Inklusion in Schleswig-Holstein: Gefährliches Pflaster für Rollis

Eine Rollstuhlfahrerin verunglückte in Ratzeburg auf einem Behindertenparkplatz. Jetzt kämpft sie für ein Grundsatzurteil - und zieht bis vor das Bundesverfassungsgericht.

Garantiert nicht unbedingt eine Rollstuhl-freundliche Beschaffenheit: reservierter Behindertenparkplatz. Bild: creative commons

RATZEBURG taz | Wenn eine Stadtverwaltung Parkplätze für Behinderte ausweist, müssten diese auch behindertengerecht sein – so lässt sich das wichtigste Argument einer Klage zusammenfassen, mit der sich in naher Zukunft das Bundesverfassungsgericht beschäftigen soll. Damit startet die Rollstuhlfahrerin Angelika Mincke die nächste Runde auf dem Instanzenweg.

Seit Jahren schon streitet sich die Frau sich mit der Stadt Ratzeburg, nachdem sie auf einem Behinderten-Parkplatz vor dem Rathaus einen Unfall hatte. Bisher wiesen die Gerichte ihre Klagen ab, auch Prozesskostenhilfe erhielt sie nicht.
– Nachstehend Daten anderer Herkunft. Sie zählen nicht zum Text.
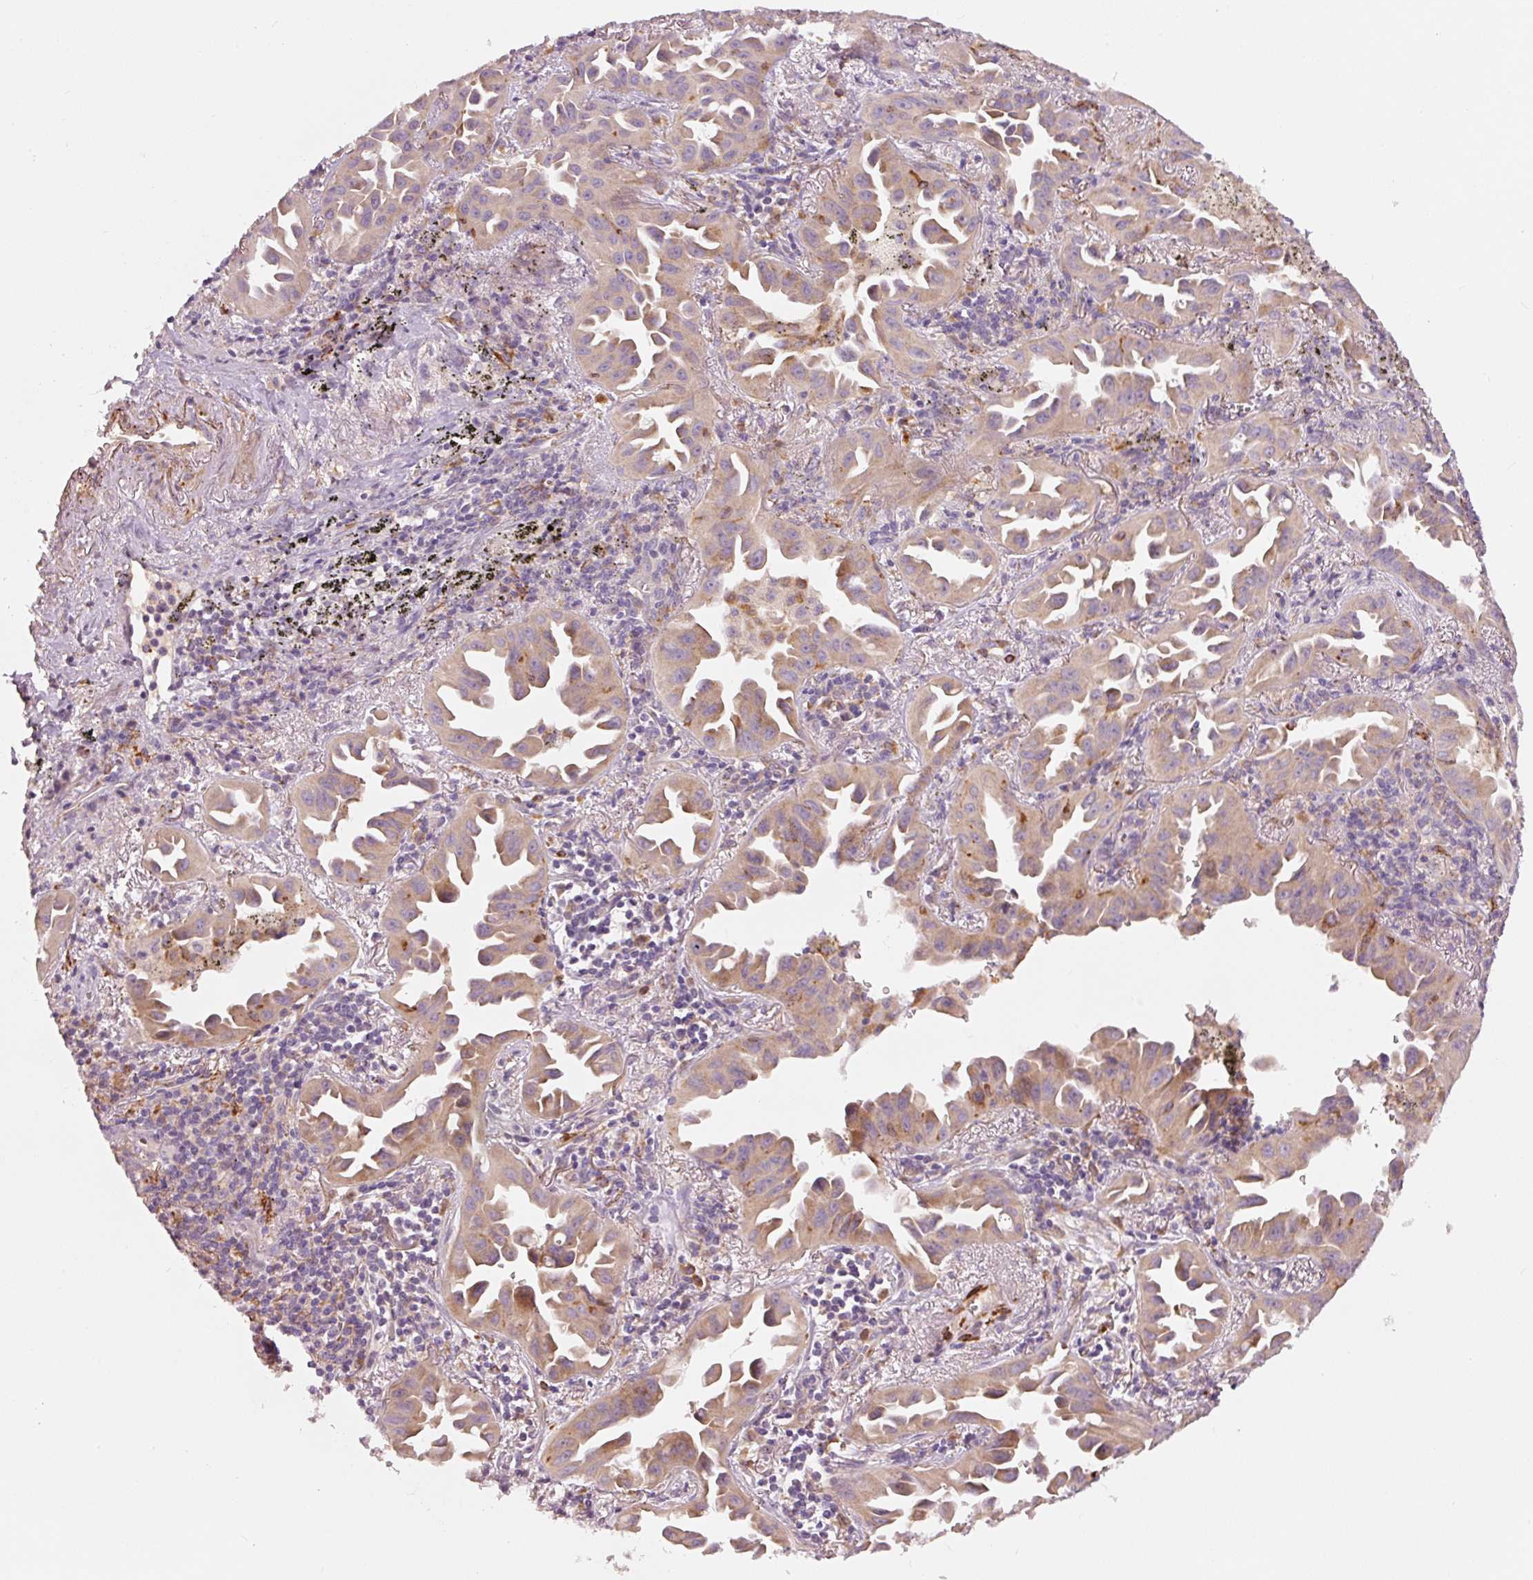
{"staining": {"intensity": "moderate", "quantity": ">75%", "location": "cytoplasmic/membranous"}, "tissue": "lung cancer", "cell_type": "Tumor cells", "image_type": "cancer", "snomed": [{"axis": "morphology", "description": "Adenocarcinoma, NOS"}, {"axis": "topography", "description": "Lung"}], "caption": "A brown stain shows moderate cytoplasmic/membranous staining of a protein in lung adenocarcinoma tumor cells.", "gene": "KLHL21", "patient": {"sex": "male", "age": 68}}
Ihr Anwalt Oliver Tolmein geht davon aus, dass der Fall „grundsätzliche Bedeutung“ hat, schließlich werfe er eine klärungsbedürftige Rechtsfrage auf.

Der Unfall, mit dem der Streit begann, ereignete sich im November des Jahres 2009. Angelika Mincke, die in einem Ort nahe der Kleinstadt Ratzeburg lebt, parkte im Zentrum auf einer der Flächen, die mit dem blau-weißen Zeichen für Behinderte reserviert sind.

Beim Umsetzen in den Rollstuhl rutschten auf dem Kopfsteinpflaster des historischen Marktplatzes die Räder weg, Mincke stürzte und brach sich ein Bein. Hilflos blieb sie eine Weile liegen, bis sie gefunden wurde.

Kein Schmerzensgeld

Die streitbare Frau, die in einem selbst gegründeten Verein für Behindertenrechte aktiv ist, wollte ein Schmerzensgeld von der Stadt bekommen. Aber ein Gericht nach dem anderen lehnte das ab: Das Landgericht Lübeck wies bereits die Prozesskostenhilfe ab, da ein Prozess um Schmerzensgeld wenig Aussicht habe, da Mincke „durch ihre Lähmung keine Schmerzen empfinden konnte“.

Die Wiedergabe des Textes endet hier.